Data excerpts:
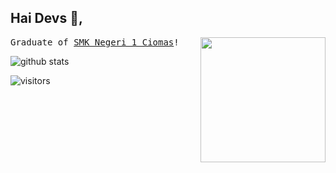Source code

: ## Hai Devs :wave:, 
  <img align='right' src='https://user-images.githubusercontent.com/5713670/87202985-820dcb80-c2b6-11ea-9f56-7ec461c497c3.gif' width='200"'>
  <samp>
    Graduate of <a href='https://smkn1ciomas.sch.id/' target='_blank'> SMK Negeri 1 Ciomas</a>!
  </samp>
  
![github stats](https://github-readme-stats.vercel.app/api?username=rmdhfz&show_icons=true)


![visitors](https://visitor-badge.glitch.me/badge?page_id=rmdhfz)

WHAT YOU HAVE TO DO: Could you work out how many lines above contain the string "rmdhfz"? Answer with the number only.

COMPLETED TASK: 2